Potential Toxicities of Fish Oil
Concerns have been raised about the potential toxicity or side effects that might result from the prolonged consumption of fish oil by humans. One such possibility is excessive bleeding, since the Eskimos were said to have frequent epistaxis and easy bruisability. Mild to moderate thrombocytopenia was also found in the Eskimos, two of Dyerbergs subjects having platelet counts of fewer than 100,000/cu mm. In the United States, when high doses of salmon oil were fed to normal subjects, one volunteer developed a platelet count fall to 90,000/cu mm, which rapidly rose to normal following cessation of the fish oil feeding. Platelet survival studies during a subsequent trial of salmon oil showed that platelet survival was normal. Hugh Sinclair, who ingested a “Eskimo diet” of seal and fish for 4 months, also developed a fall in his platelet count to 50,000/cu mm, which was associated with a markedly prolonged bleeding time.

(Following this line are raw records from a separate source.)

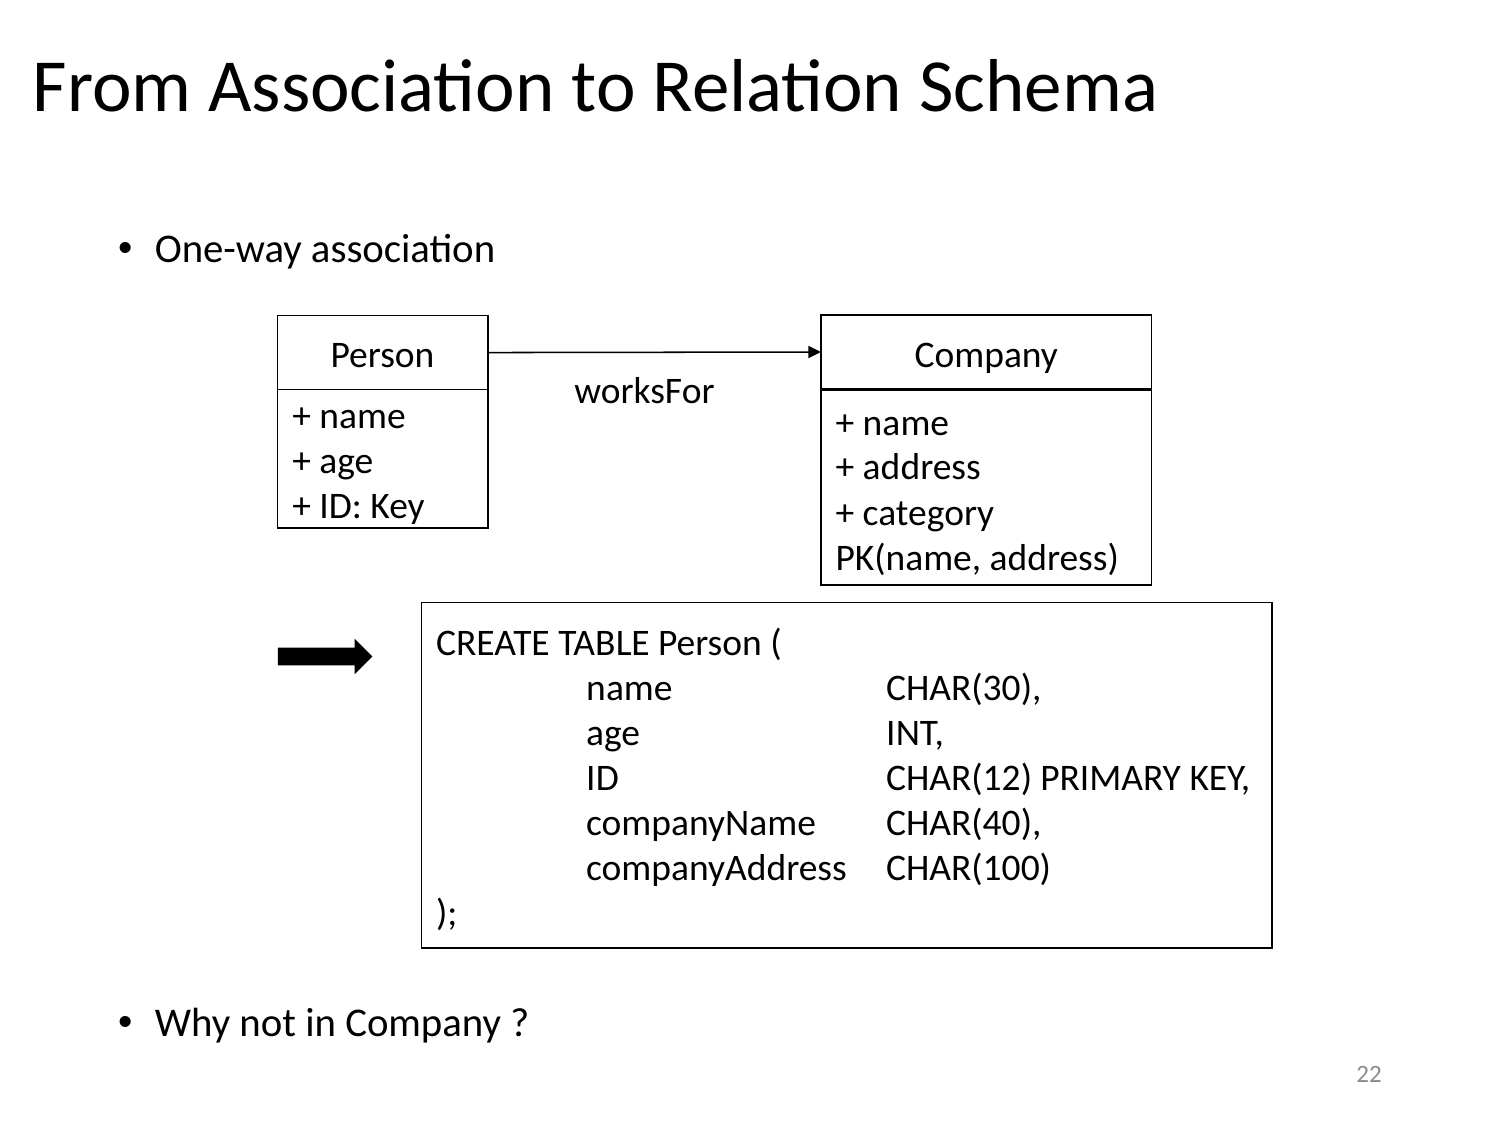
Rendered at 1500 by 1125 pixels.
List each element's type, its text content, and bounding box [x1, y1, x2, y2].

text_box Company [820, 314, 1152, 389]
text_box + name + address + category PK(name, address) [820, 389, 1152, 586]
text_box + name + age + ID: Key [277, 389, 488, 528]
list One-way association Why not in Company ? [103, 219, 1397, 1059]
title From Association to Relation Schema [17, 12, 1483, 161]
slide_number 22 [1059, 1042, 1397, 1103]
text_box [276, 636, 374, 677]
text_box Person [277, 315, 488, 389]
text_box worksFor [559, 358, 730, 419]
text_box CREATE TABLE Person ( name CHAR(30), age INT, ID CHAR(12) PRIMARY KEY, companyName CHAR(40), companyAddress CHAR(100) ); [421, 602, 1272, 949]
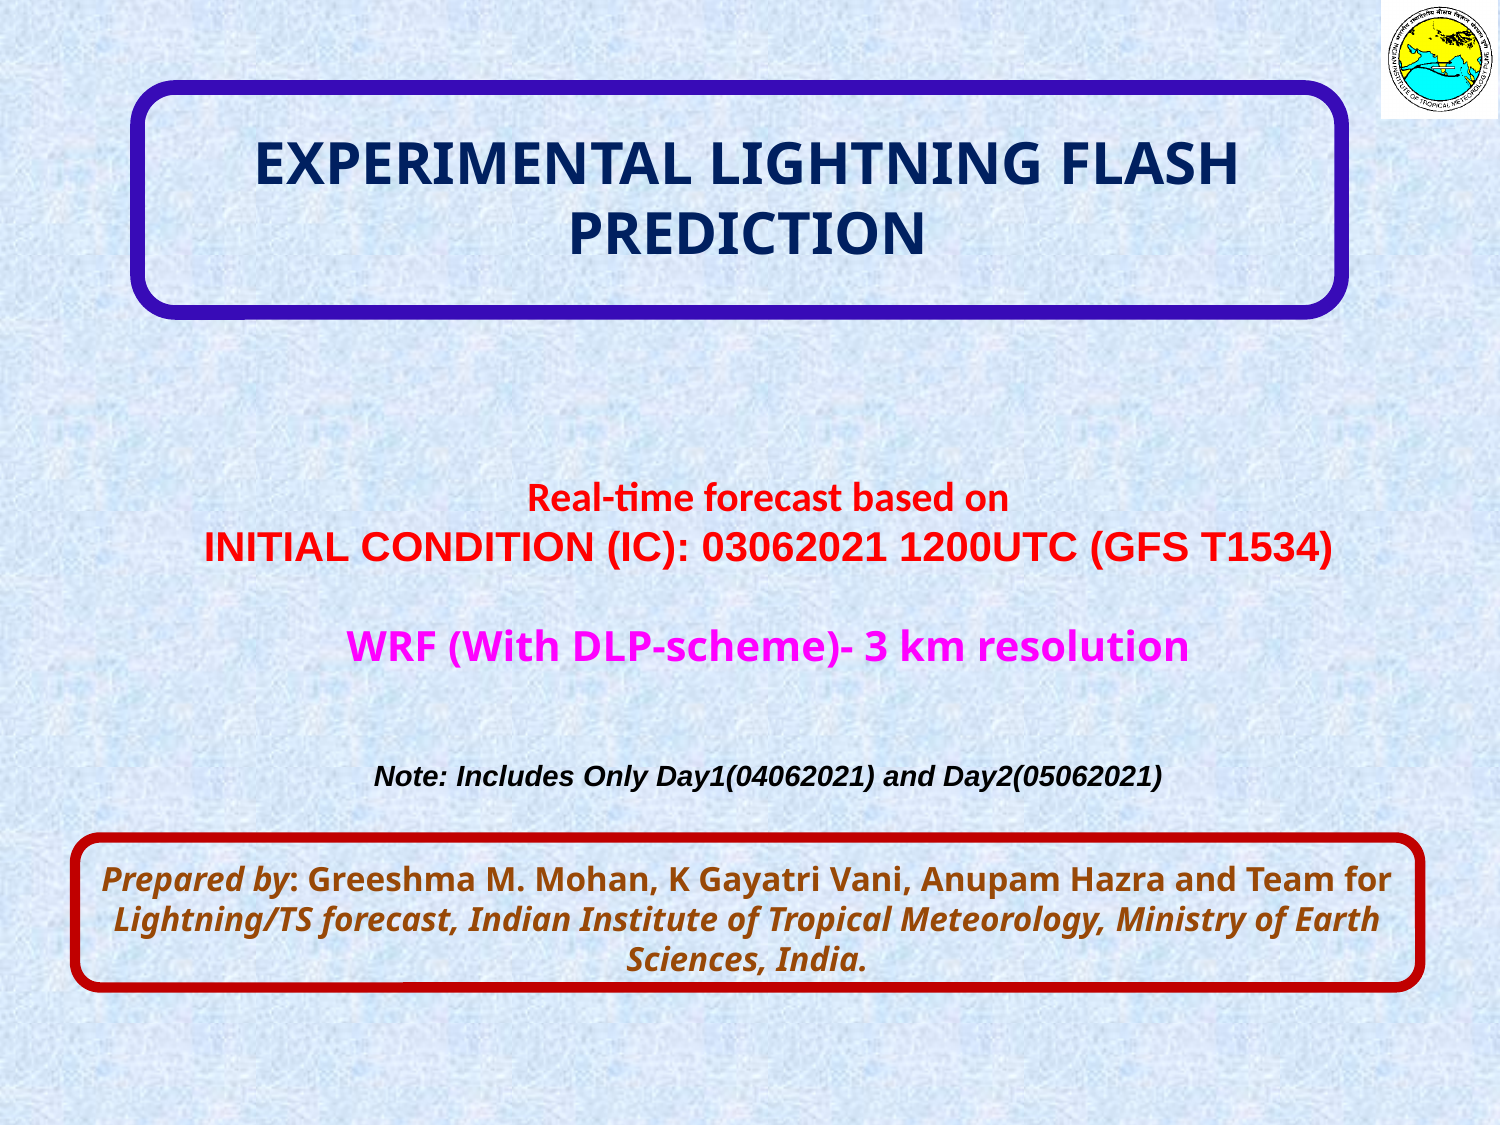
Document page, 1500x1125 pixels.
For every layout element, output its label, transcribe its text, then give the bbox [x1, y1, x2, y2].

text_box Real-time forecast based on INITIAL CONDITION (IC): 03062021 1200UTC (GFS T1534) WRF (With DLP-scheme)- 3 km resolution [87, 462, 1450, 678]
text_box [137, 87, 1357, 313]
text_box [62, 837, 1433, 988]
picture [0, 0, 1500, 1125]
text_box Note: Includes Only Day1(04062021) and Day2(05062021) [87, 749, 1458, 800]
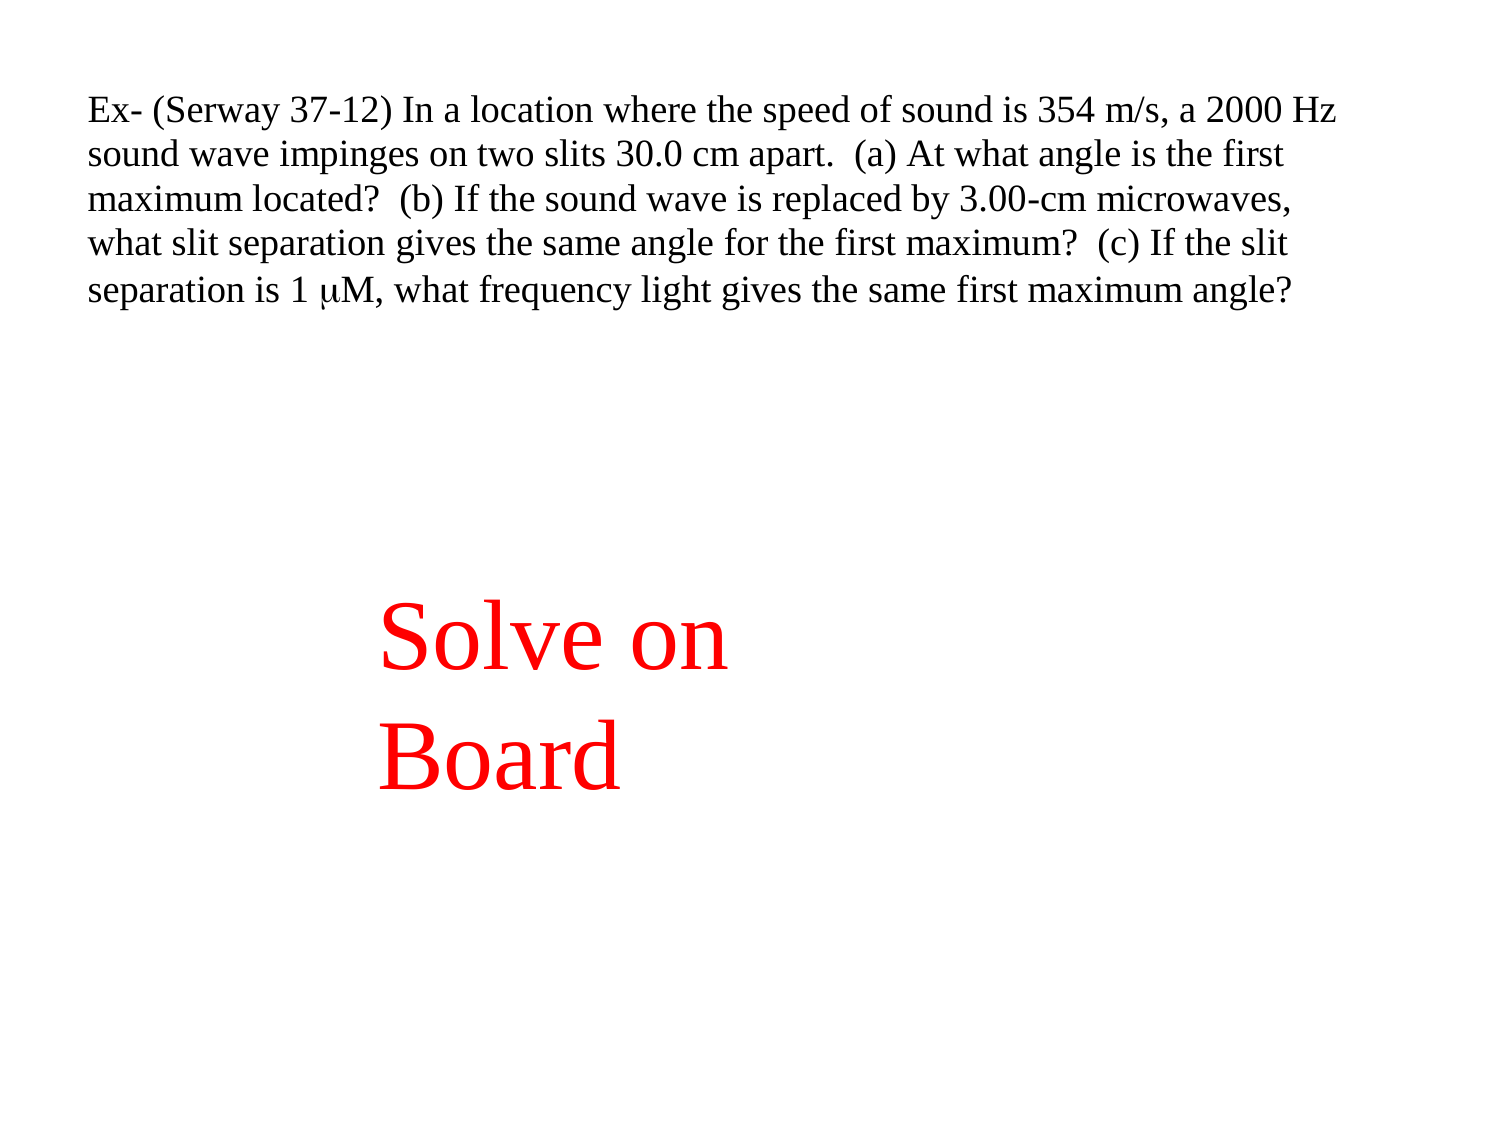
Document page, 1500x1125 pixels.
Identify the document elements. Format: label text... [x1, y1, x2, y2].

text_box Solve on Board [362, 562, 913, 818]
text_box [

So far, clinically significant thrombocytopenia has occurred only when very large doses of fish oil were used, so that the lower doses of oil being administered in current clinical studies are unlikely to produce significant thrombocytopenia. Furthermore, thrombocytopenia has not been reported following the use of more purified preparations of fish oil that are currently under study. www.asthma-inhalers-online.com
An important consequence of an increased bleeding tendency is the possible increase in stroke reported in the Eskimos of Greenland. However, it should be noted that the type (eg, thrombotic, hemorrhagic) of the CNS events in these subjects has not been well characterized. In the study recently reported by Hollander et al, the cynomologus monkeys fed fish oil in an effort to retard atherogenesis developed increases in focal atherosclerotic lesions at the bifurcation of the internal and external carotid artery, although common carotid artery atherosclerosis was reduced. However, in contrast to the report on the Eskimos, a decreased incidence of stroke was found in a Japanese fishing village.